Your task >>
A word-for-word copy of every entry below is required; the images do not belong in it.

Data records >>
[Start of Attachment]

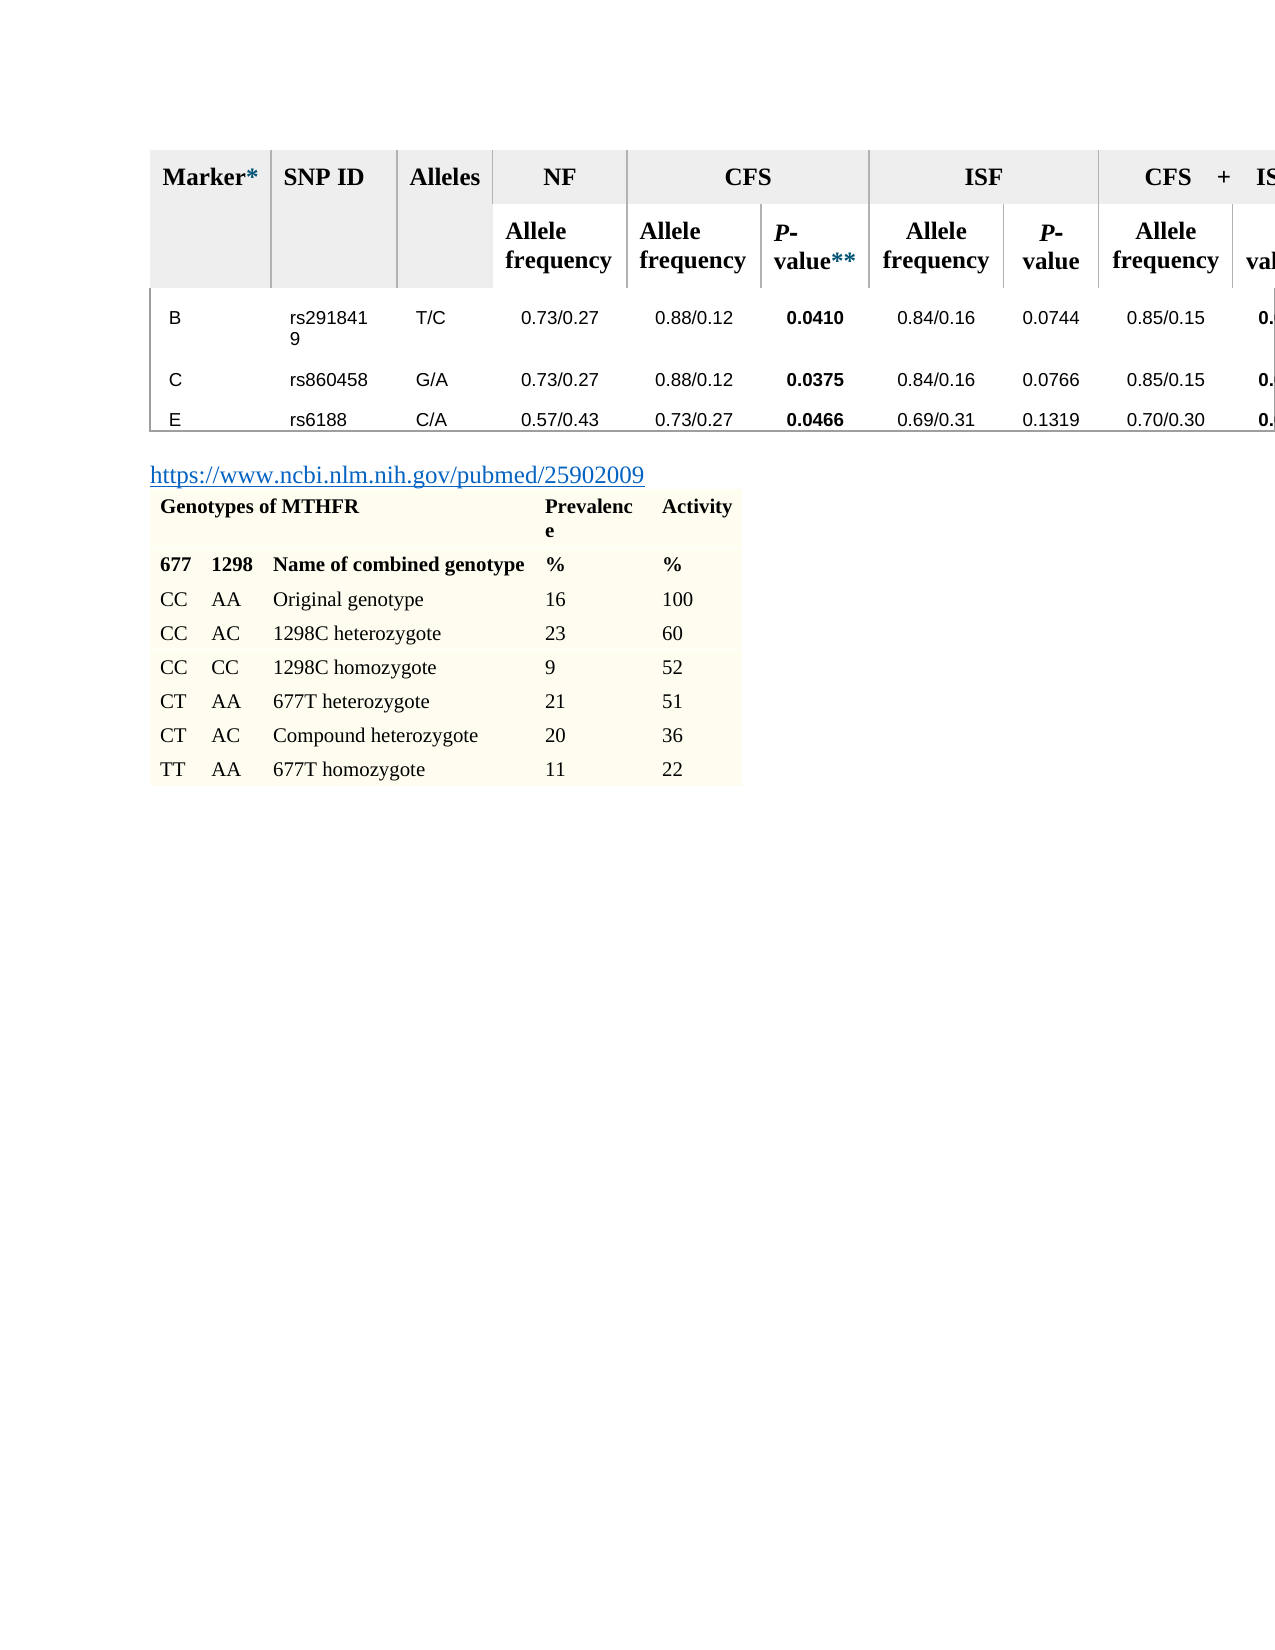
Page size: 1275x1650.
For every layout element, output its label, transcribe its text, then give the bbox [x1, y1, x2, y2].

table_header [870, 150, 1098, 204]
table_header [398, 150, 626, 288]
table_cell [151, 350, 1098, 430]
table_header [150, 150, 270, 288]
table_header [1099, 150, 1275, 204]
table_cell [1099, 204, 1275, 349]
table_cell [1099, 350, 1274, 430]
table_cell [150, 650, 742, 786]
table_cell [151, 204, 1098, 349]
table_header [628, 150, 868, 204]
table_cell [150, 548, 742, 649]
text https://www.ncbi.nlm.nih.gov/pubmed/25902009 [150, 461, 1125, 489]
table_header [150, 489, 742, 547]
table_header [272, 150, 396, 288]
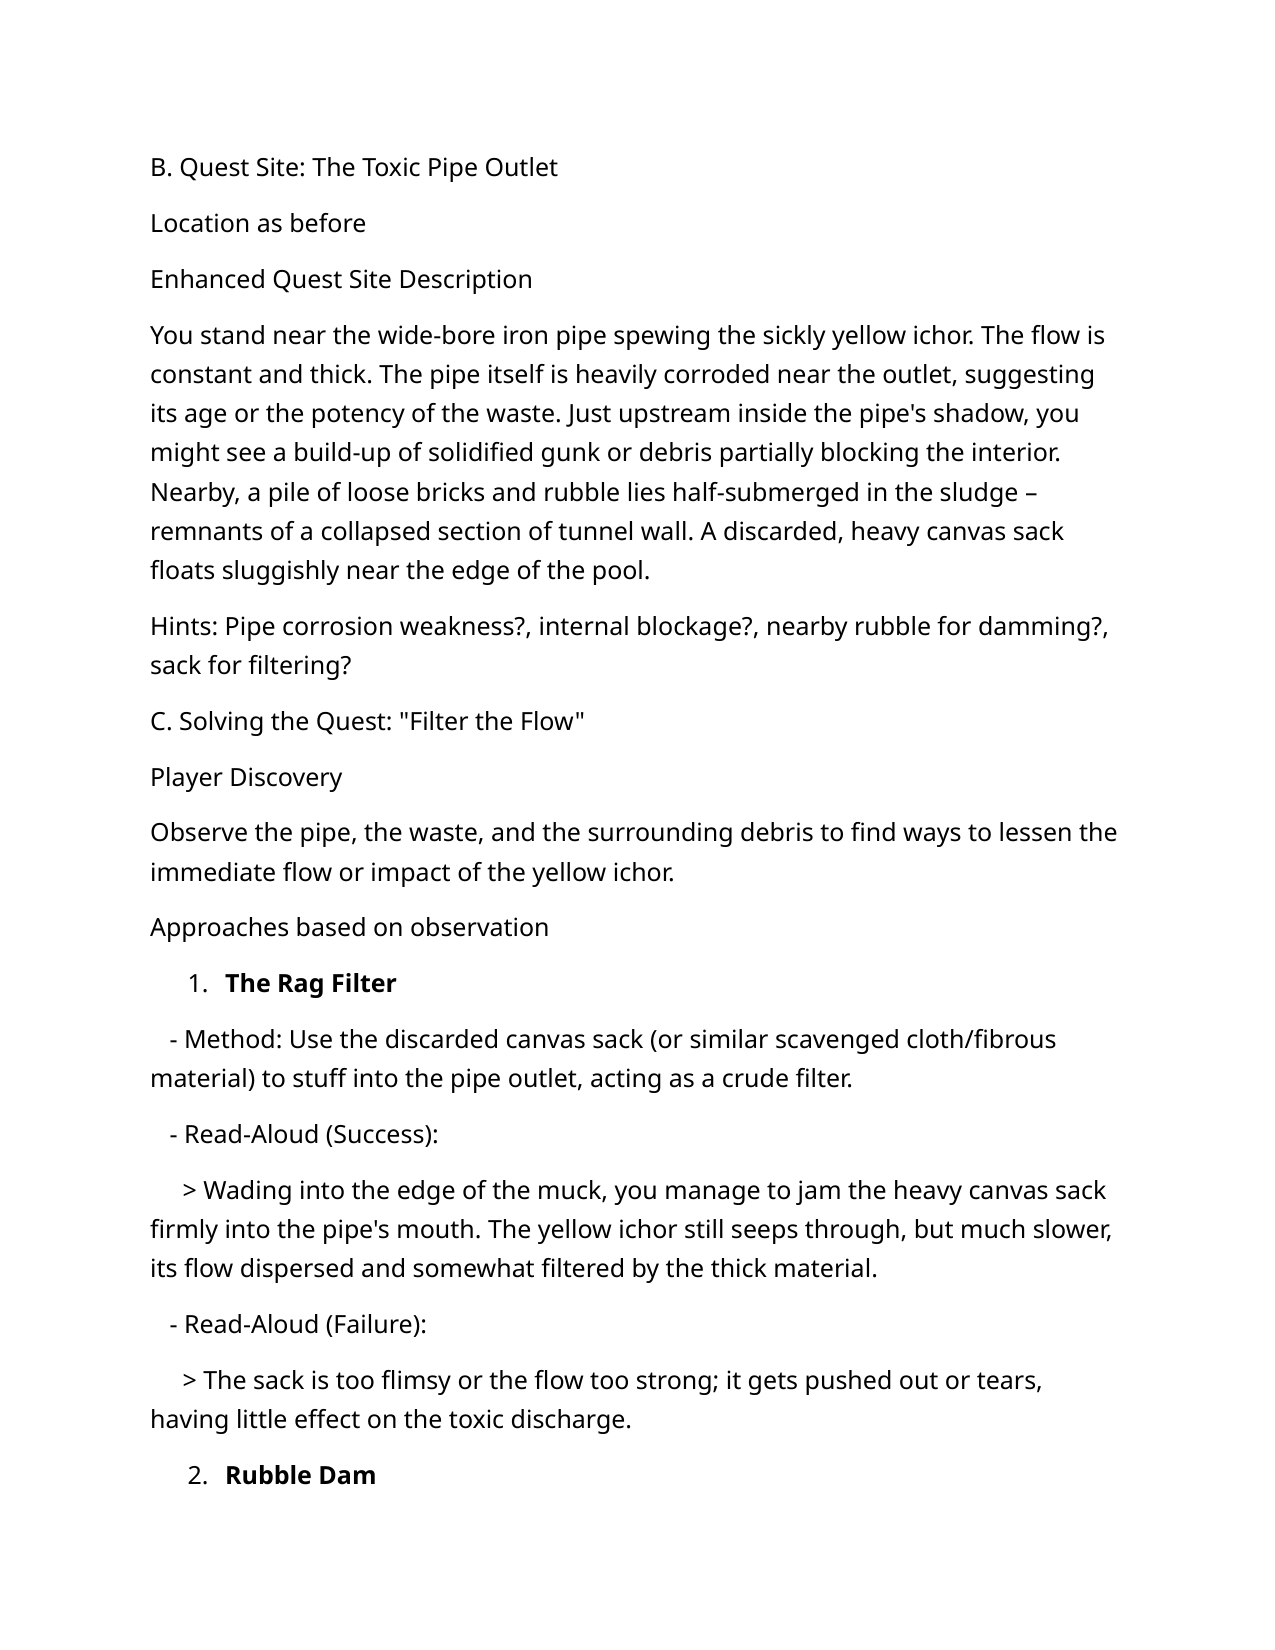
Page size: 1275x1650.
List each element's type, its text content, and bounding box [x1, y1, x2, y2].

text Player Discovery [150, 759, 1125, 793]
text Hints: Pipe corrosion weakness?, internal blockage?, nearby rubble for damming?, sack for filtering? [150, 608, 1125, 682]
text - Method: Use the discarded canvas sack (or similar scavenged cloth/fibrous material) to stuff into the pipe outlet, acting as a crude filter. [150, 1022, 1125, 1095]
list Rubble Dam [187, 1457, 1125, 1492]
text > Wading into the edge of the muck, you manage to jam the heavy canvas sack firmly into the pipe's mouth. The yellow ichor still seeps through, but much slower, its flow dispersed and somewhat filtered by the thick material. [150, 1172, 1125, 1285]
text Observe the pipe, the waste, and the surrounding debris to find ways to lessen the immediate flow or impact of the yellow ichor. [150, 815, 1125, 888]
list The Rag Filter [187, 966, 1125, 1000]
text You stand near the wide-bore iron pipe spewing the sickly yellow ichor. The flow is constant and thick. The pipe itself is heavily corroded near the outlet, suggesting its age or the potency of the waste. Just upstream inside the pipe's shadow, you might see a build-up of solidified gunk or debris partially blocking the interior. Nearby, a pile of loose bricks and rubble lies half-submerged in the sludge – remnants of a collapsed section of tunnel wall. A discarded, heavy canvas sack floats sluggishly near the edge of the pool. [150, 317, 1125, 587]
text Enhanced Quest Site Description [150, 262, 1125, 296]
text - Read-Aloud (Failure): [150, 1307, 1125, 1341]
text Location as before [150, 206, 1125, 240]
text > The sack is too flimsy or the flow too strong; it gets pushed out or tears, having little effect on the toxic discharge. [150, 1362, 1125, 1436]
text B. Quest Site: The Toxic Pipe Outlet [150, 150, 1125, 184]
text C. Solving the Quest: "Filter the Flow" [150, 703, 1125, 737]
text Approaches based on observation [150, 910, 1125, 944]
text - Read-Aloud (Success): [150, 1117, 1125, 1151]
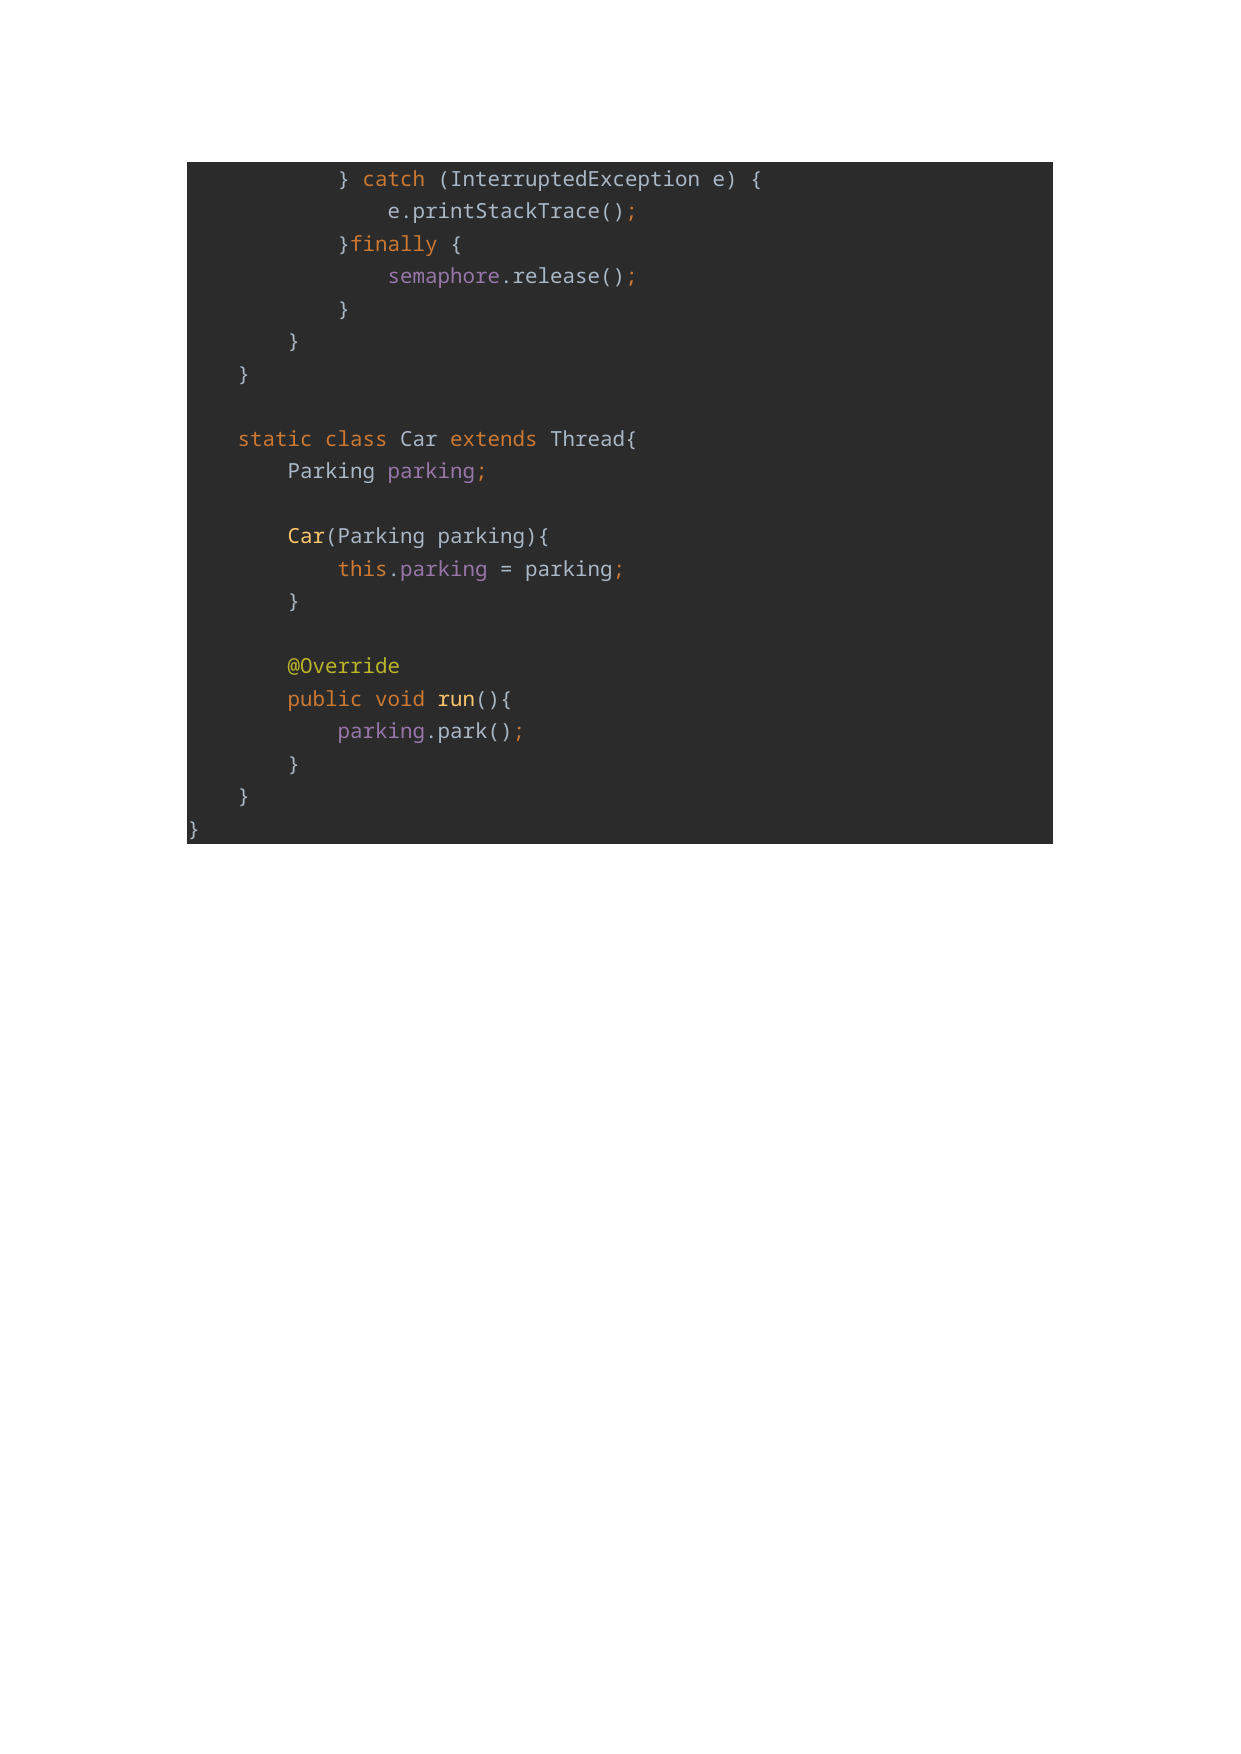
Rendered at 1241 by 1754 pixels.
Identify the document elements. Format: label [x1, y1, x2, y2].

[End of Attachment]

Response for this exercise >>
Page size: 1275x1650.
For every layout element, output its label, transcribe its text, then give the bbox [x1, y1, x2, y2].

table_header [870, 150, 1098, 204]
table_header [398, 150, 626, 288]
table_cell [151, 350, 1098, 430]
table_header [150, 150, 270, 288]
table_header [1099, 150, 1275, 204]
table_cell [1099, 204, 1275, 349]
table_cell [1099, 350, 1274, 430]
table_cell [150, 650, 742, 786]
table_cell [151, 204, 1098, 349]
table_header [628, 150, 868, 204]
table_cell [150, 548, 742, 649]
text https://www.ncbi.nlm.nih.gov/pubmed/25902009 [150, 461, 1125, 489]
table_header [150, 489, 742, 547]
table_header [272, 150, 396, 288]
Page size: 1275x1650.
List each element's type, its text content, and bounding box [x1, y1, x2, y2].

text Player Discovery [150, 759, 1125, 793]
text Hints: Pipe corrosion weakness?, internal blockage?, nearby rubble for damming?, sack for filtering? [150, 608, 1125, 682]
text - Method: Use the discarded canvas sack (or similar scavenged cloth/fibrous material) to stuff into the pipe outlet, acting as a crude filter. [150, 1022, 1125, 1095]
list Rubble Dam [187, 1457, 1125, 1492]
text > Wading into the edge of the muck, you manage to jam the heavy canvas sack firmly into the pipe's mouth. The yellow ichor still seeps through, but much slower, its flow dispersed and somewhat filtered by the thick material. [150, 1172, 1125, 1285]
text Observe the pipe, the waste, and the surrounding debris to find ways to lessen the immediate flow or impact of the yellow ichor. [150, 815, 1125, 888]
list The Rag Filter [187, 966, 1125, 1000]
text You stand near the wide-bore iron pipe spewing the sickly yellow ichor. The flow is constant and thick. The pipe itself is heavily corroded near the outlet, suggesting its age or the potency of the waste. Just upstream inside the pipe's shadow, you might see a build-up of solidified gunk or debris partially blocking the interior. Nearby, a pile of loose bricks and rubble lies half-submerged in the sludge – remnants of a collapsed section of tunnel wall. A discarded, heavy canvas sack floats sluggishly near the edge of the pool. [150, 317, 1125, 587]
text Enhanced Quest Site Description [150, 262, 1125, 296]
text - Read-Aloud (Failure): [150, 1307, 1125, 1341]
text Location as before [150, 206, 1125, 240]
text > The sack is too flimsy or the flow too strong; it gets pushed out or tears, having little effect on the toxic discharge. [150, 1362, 1125, 1436]
text B. Quest Site: The Toxic Pipe Outlet [150, 150, 1125, 184]
text C. Solving the Quest: "Filter the Flow" [150, 703, 1125, 737]
text Approaches based on observation [150, 910, 1125, 944]
text - Read-Aloud (Success): [150, 1117, 1125, 1151]
Rendered at 1241 by 1754 pixels.
Identify the document elements. Format: label [x1, y1, x2, y2].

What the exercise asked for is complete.